Abstract
We review the observed demographics and inferred evolution of supermassive
black holes (BHs) found by dynamical modeling of spatially resolved kinematics.
Most influential was the discovery of a tight correlation between BH mass and
the velocity dispersion of the host-galaxy bulge. It and other correlations led
to the belief that BHs and bulges coevolve by regulating each other's growth.

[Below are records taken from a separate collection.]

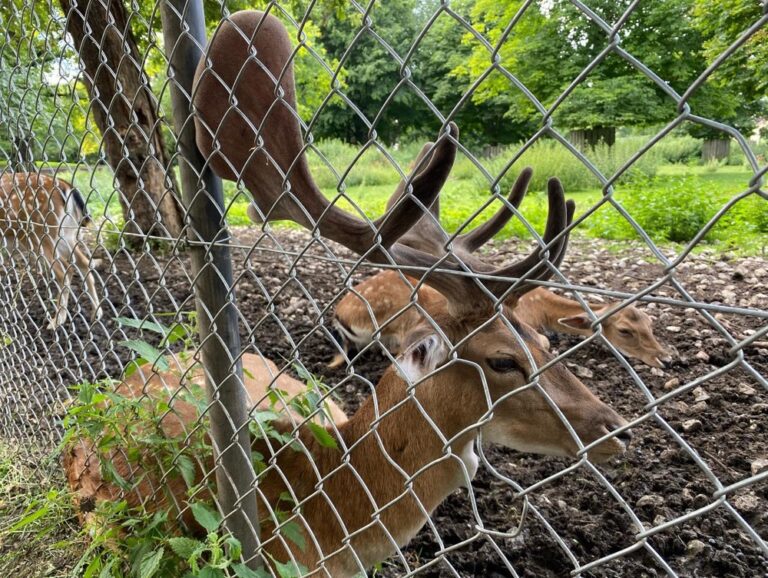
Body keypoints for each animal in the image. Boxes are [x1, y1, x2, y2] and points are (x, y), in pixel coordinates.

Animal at [0, 171, 102, 326]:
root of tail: (66, 185)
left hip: (40, 232)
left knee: (64, 271)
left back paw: (57, 321)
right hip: (65, 234)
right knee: (84, 263)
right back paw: (96, 313)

New results are now replacing this simple story with a richer and more
plausible picture in which BHs correlate differently with different galaxy
components. BHs are found in pure-disk galaxies, so classical
(elliptical-galaxy-like) bulges are not necessary to grow BHs. But BHs do not
correlate with galaxy disks. And any correlations with disk-grown pseudobulges
or halo dark matter are so weak as to imply no close coevolution. We suggest
that there are four regimes of BH feedback. 1- Local, stochastic feeding of
small BHs in mainly bulgeless galaxies involves too little energy to result in
coevolution. 2- Global feeding in major, wet galaxy mergers grows giant BHs in
short, quasar-like ÄGN" events whose feedback does affect galaxies. This makes
classical bulges and coreless-rotating ellipticals. 3- At the highest BH
masses, maintenance-mode feedback into X-ray gas has the negative effect of
helping to keep baryons locked up in hot gas. This happens in giant,
core-nonrotating ellipticals. They inherit coevolution magic from smaller
progenitors. 4- Independent of any feedback physics, the averaging that results
from successive mergers helps to engineer tight BH correlations.